Inspector Grant is an expert on reading faces; when his actress friend Marta brings him some portraits to look at, he is intrigued by the one of Richard III and decides to investigate the deeply troubled soul he sees. Looking at the portrait in question (in the National Portrait Gallery, London), he does look worried doesn’t he? Fiddling with his ring is a giveaway surely?
With the help of a young American acquaintance of Marta’s, Brent Carradine, Grant sets out to find out about the last Plantagenet and Yorkist king. They soon discover that the main texts, particularly that of the ‘sainted Thomas More’ were written much later during the reign of Henry VII from the Lancastrian line who defeated Richard at Bosworth Field. They start looking for contemporary accounts, and soon discover that Richard had no motive to dispose of the princes, that his reign was actually fairly enlightened. They conclude that he shouldn’t have been as maligned as he was. By this time Grant is recovered enough to go home, and Brent has an idea for a book. Finis!
I must admit that my knowledge of the Wars of the Roses comes almost entirely from Shakespeare, so that although this is a very gentle novel, it is almost shocking to discover that Richard might be innocent of his nephews’ murders! Tey presents a sympathetic portrait that is at odds with many other viewpoints, notably Alison Weir in her 1995 book, (which I’ve not read). Another more balanced book, Audrey Williamson’s The Mystery of the Princes suggests that there is no evidence against Richard, or Henry for that matter.

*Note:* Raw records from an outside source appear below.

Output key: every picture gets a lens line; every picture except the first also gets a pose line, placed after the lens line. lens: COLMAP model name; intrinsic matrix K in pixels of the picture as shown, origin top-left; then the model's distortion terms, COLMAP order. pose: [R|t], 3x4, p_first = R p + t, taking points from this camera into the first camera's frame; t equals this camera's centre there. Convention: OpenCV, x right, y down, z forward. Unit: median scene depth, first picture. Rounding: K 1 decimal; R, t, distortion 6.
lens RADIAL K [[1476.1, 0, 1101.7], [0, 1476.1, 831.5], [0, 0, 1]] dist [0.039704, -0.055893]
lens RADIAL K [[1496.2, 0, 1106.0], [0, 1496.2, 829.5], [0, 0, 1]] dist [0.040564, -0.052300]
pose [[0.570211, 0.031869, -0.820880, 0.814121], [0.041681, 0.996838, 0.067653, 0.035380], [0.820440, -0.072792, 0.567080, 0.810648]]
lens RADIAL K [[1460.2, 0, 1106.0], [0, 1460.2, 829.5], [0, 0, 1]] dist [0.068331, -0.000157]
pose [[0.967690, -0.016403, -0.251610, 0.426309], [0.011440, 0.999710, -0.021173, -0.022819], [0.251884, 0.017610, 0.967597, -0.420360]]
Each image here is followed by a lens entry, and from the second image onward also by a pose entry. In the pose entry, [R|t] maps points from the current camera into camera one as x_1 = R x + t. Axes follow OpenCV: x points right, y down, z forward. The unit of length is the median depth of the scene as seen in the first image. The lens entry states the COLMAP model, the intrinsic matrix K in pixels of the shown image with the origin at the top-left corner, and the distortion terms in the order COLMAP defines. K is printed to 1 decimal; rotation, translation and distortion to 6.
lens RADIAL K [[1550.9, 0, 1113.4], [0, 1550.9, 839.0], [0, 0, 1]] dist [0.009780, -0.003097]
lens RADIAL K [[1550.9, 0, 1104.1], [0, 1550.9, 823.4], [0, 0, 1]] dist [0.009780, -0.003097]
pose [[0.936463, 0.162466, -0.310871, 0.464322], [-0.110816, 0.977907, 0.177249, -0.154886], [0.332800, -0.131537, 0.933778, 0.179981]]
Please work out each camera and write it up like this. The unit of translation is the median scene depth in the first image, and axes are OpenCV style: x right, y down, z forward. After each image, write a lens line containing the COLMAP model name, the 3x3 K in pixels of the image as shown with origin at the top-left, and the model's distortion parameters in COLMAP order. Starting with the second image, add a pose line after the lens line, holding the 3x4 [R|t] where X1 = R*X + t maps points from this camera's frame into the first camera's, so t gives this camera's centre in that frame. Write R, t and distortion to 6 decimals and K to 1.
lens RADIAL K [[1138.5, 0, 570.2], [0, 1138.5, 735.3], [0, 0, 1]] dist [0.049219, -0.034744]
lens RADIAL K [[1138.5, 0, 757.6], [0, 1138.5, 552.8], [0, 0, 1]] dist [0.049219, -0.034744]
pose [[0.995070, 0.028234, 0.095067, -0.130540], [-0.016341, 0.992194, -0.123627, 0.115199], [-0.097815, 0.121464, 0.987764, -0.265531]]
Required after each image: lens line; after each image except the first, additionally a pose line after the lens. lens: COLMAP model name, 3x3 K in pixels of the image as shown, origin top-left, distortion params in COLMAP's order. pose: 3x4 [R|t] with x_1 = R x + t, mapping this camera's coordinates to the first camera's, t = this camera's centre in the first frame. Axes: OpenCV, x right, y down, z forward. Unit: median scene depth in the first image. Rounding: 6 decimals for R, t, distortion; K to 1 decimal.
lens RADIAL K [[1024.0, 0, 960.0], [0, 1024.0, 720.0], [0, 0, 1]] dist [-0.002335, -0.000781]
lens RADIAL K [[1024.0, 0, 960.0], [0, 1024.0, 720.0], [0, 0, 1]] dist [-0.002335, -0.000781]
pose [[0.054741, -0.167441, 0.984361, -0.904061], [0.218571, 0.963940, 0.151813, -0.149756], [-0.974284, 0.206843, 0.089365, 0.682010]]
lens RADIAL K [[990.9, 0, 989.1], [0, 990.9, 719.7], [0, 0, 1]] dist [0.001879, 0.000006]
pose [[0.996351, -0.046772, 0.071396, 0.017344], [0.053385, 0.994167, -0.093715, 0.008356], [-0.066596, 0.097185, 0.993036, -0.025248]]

Whatever you think about Richard, this was a very enjoyable novel indeed; I’d recommend it to teenagers who like history too. Grant was a likeable and solid detective and I would enjoy reading him on his feet in one of his other outings. Also, now I’ve read a novel by Josephine Tey and read a little about her background, I can read Nicola Upson’s two novels which feature Tey as a slightly Marplesque detective – I’m looking forward to them!